The above project – visible in the next image – is for a hanging hotel, a combination of Tibetan palace, Anasazi cliff dwelling, and artificial geological formation.
[Image: The Hanging Hotel, strung onto a cliffside like a musical instrument, by Takis Zenetos].
His most exciting project is Cable City, an incredible 1961 design for a suspended city – what Zenetos called une ville suspendue. The entire metropolis would be hung from cables, a kind of tensional extension of the earth's surface.
[Image: The Cable City of Takis Zenetos].
The overall impetus behind the project seems to be something like counter-terrestriality: a city that would not only span, but even temporarily replace, the earth's surface, forming a cobweb of urban settlement. An extremely local architectural offworld made of capsules, wired Archigramian hammocks, and other high-tech micro-environments.

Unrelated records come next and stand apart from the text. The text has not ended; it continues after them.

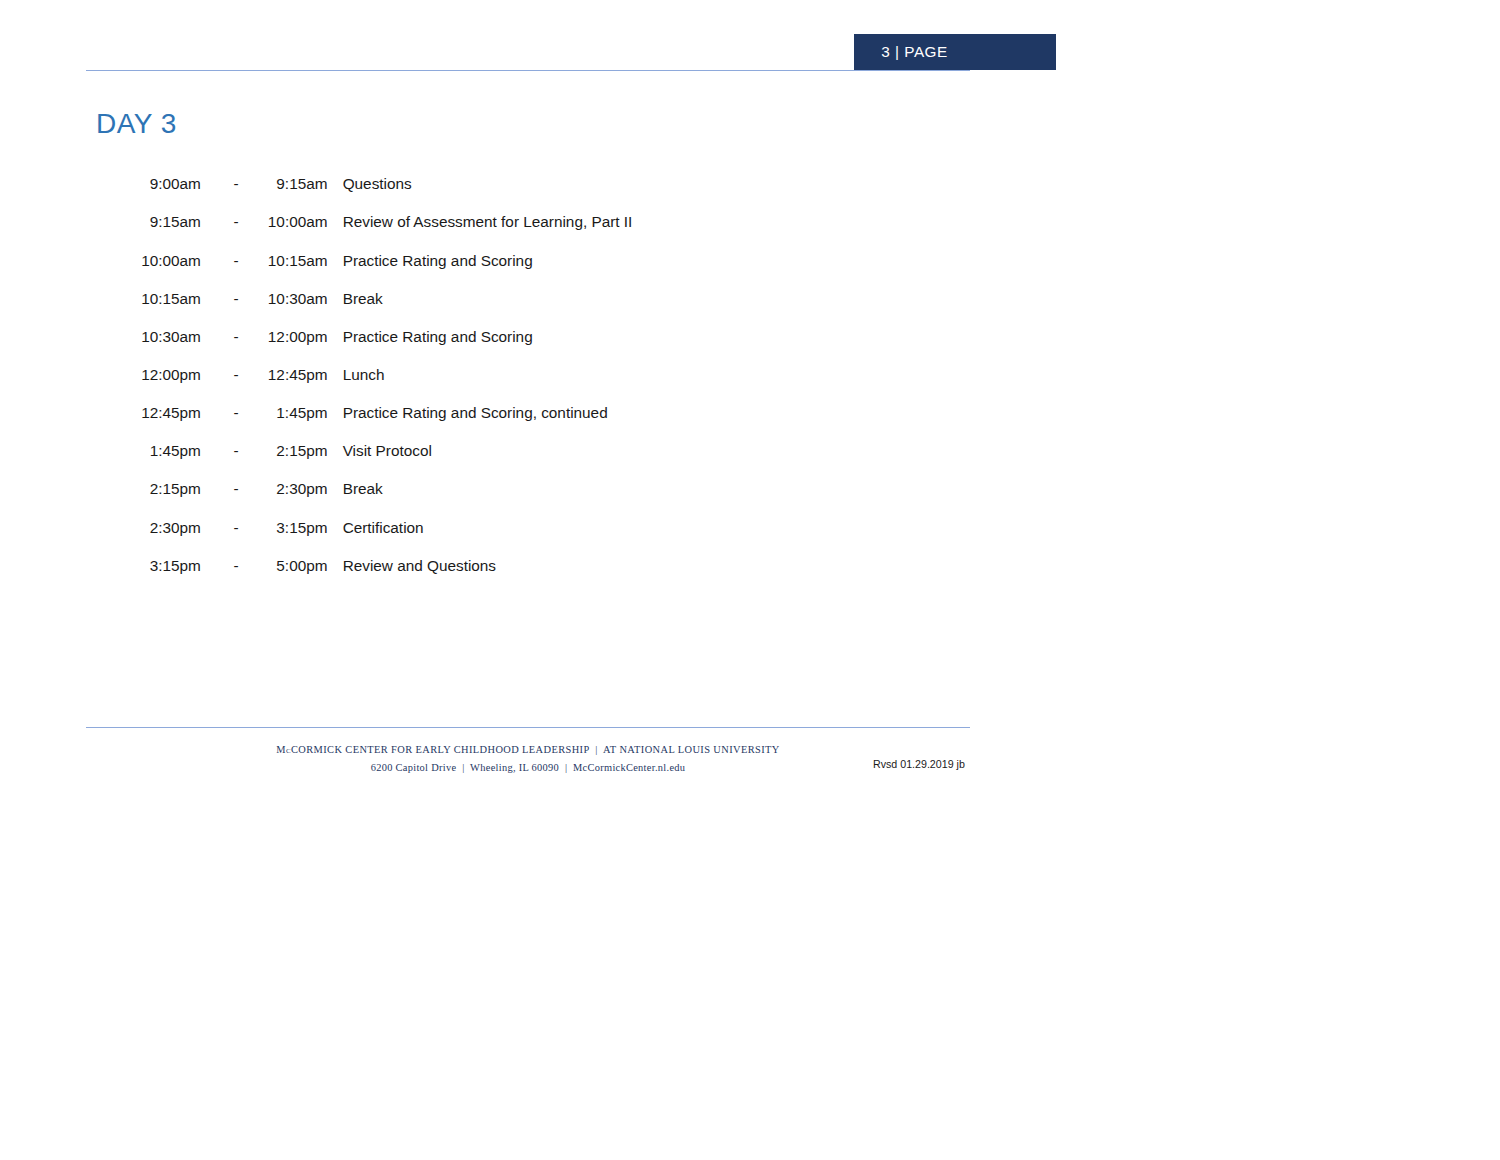3 | PAGE
DAY 3
| 9:00 | am | - | 9:15 | am | Questions |
| 9:15 | am | - | 10:00 | am | Review of Assessment for Learning, Part II |
| 10:00 | am | - | 10:15 | am | Practice Rating and Scoring |
| 10:15 | am | - | 10:30 | am | Break |
| 10:30 | am | - | 12:00 | pm | Practice Rating and Scoring |
| 12:00 | pm | - | 12:45 | pm | Lunch |
| 12:45 | pm | - | 1:45 | pm | Practice Rating and Scoring, continued |
| 1:45 | pm | - | 2:15 | pm | Visit Protocol |
| 2:15 | pm | - | 2:30 | pm | Break |
| 2:30 | pm | - | 3:15 | pm | Certification |
| 3:15 | pm | - | 5:00 | pm | Review and Questions |
McCORMICK CENTER FOR EARLY CHILDHOOD LEADERSHIP | AT NATIONAL LOUIS UNIVERSITY
6200 Capitol Drive | Wheeling, IL 60090 | McCormickCenter.nl.edu
Rvsd 01.29.2019 jb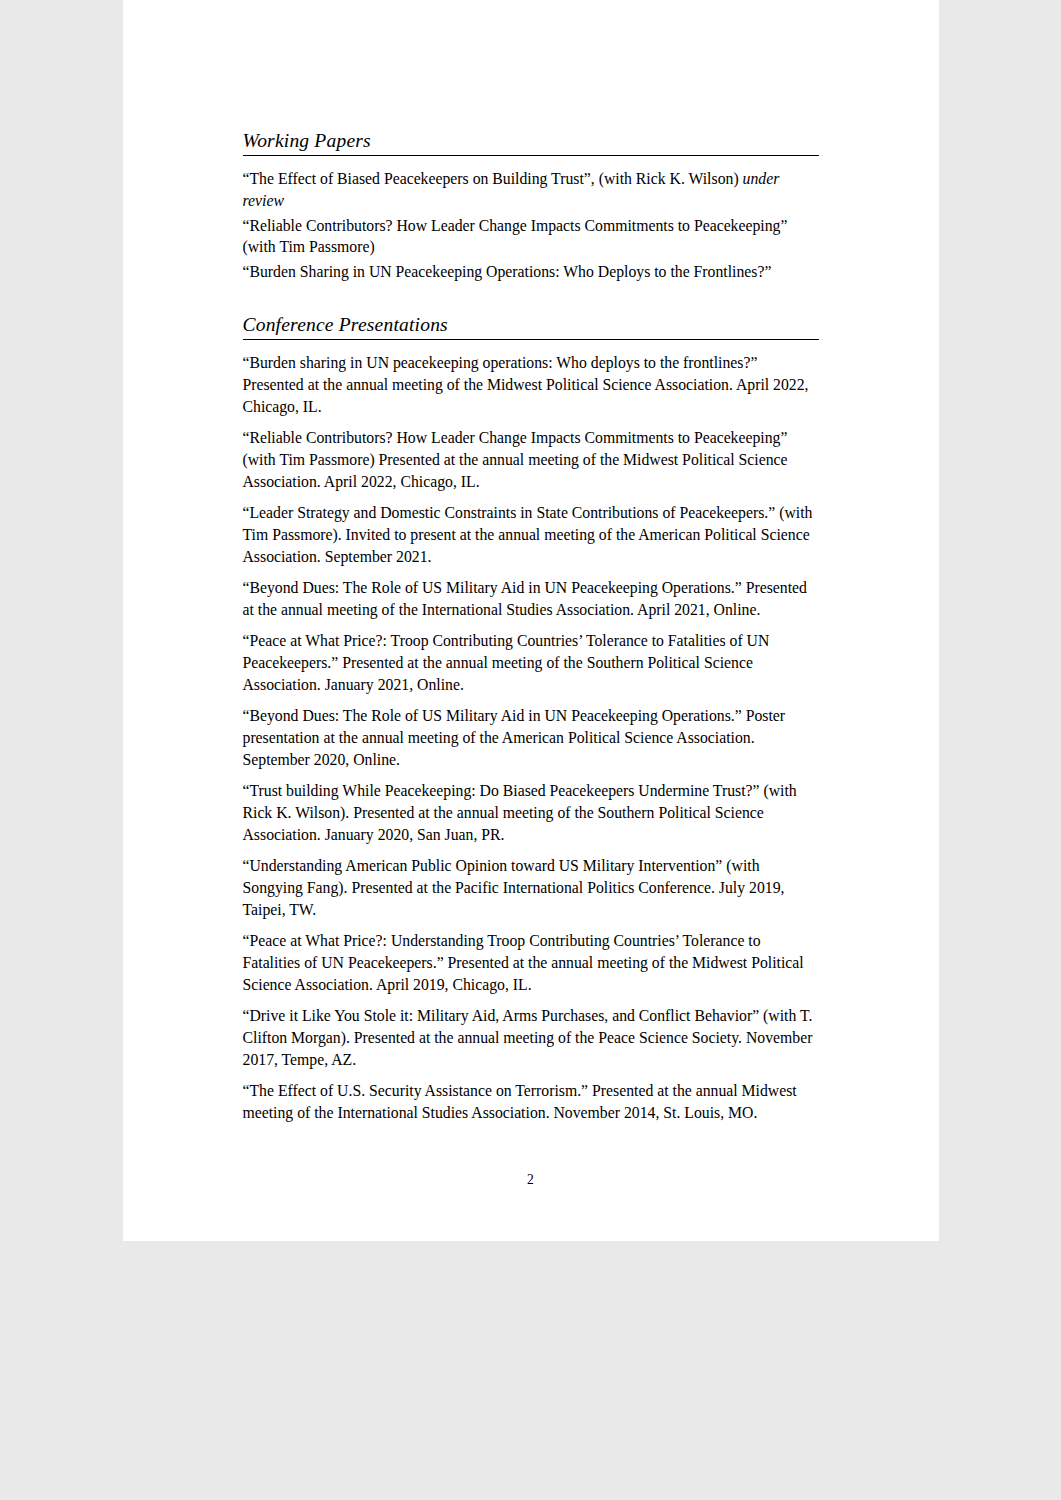Working Papers
“The Effect of Biased Peacekeepers on Building Trust”, (with Rick K. Wilson) under review
“Reliable Contributors? How Leader Change Impacts Commitments to Peacekeeping” (with Tim Passmore)
“Burden Sharing in UN Peacekeeping Operations: Who Deploys to the Frontlines?”
Conference Presentations
“Burden sharing in UN peacekeeping operations: Who deploys to the frontlines?” Presented at the annual meeting of the Midwest Political Science Association. April 2022, Chicago, IL.
“Reliable Contributors? How Leader Change Impacts Commitments to Peacekeeping” (with Tim Passmore) Presented at the annual meeting of the Midwest Political Science Association. April 2022, Chicago, IL.
“Leader Strategy and Domestic Constraints in State Contributions of Peacekeepers.” (with Tim Passmore). Invited to present at the annual meeting of the American Political Science Association. September 2021.
“Beyond Dues: The Role of US Military Aid in UN Peacekeeping Operations.” Presented at the annual meeting of the International Studies Association. April 2021, Online.
“Peace at What Price?: Troop Contributing Countries’ Tolerance to Fatalities of UN Peacekeepers.” Presented at the annual meeting of the Southern Political Science Association. January 2021, Online.
“Beyond Dues: The Role of US Military Aid in UN Peacekeeping Operations.” Poster presentation at the annual meeting of the American Political Science Association. September 2020, Online.
“Trust building While Peacekeeping: Do Biased Peacekeepers Undermine Trust?” (with Rick K. Wilson). Presented at the annual meeting of the Southern Political Science Association. January 2020, San Juan, PR.
“Understanding American Public Opinion toward US Military Intervention” (with Songying Fang). Presented at the Pacific International Politics Conference. July 2019, Taipei, TW.
“Peace at What Price?: Understanding Troop Contributing Countries’ Tolerance to Fatalities of UN Peacekeepers.” Presented at the annual meeting of the Midwest Political Science Association. April 2019, Chicago, IL.
“Drive it Like You Stole it: Military Aid, Arms Purchases, and Conflict Behavior” (with T. Clifton Morgan). Presented at the annual meeting of the Peace Science Society. November 2017, Tempe, AZ.
“The Effect of U.S. Security Assistance on Terrorism.” Presented at the annual Midwest meeting of the International Studies Association. November 2014, St. Louis, MO.
2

[Image: The Cable City of Takis Zenetos; the instant city as toupee].
[Images: The Cable City of Takis Zenetos].
He even drew gullies choked with wind turbines – sustainable, if bird-murdering, power stations – decades ahead of his time.
[Images: A turbined gorge by Takis Zenetos].
"Takis Zenetos (1926-1978)," is the pre-eminent architect of Greek modernism, with a varied oeuvre (industrial buildings, schools, residences, objects, urban planning studies), and he is best known for the FIX building on Syngrou Avenue and the Lycabettus theatre.
"What is not widely known is that Zenetos was a visionary of the future electronic city and the digital age."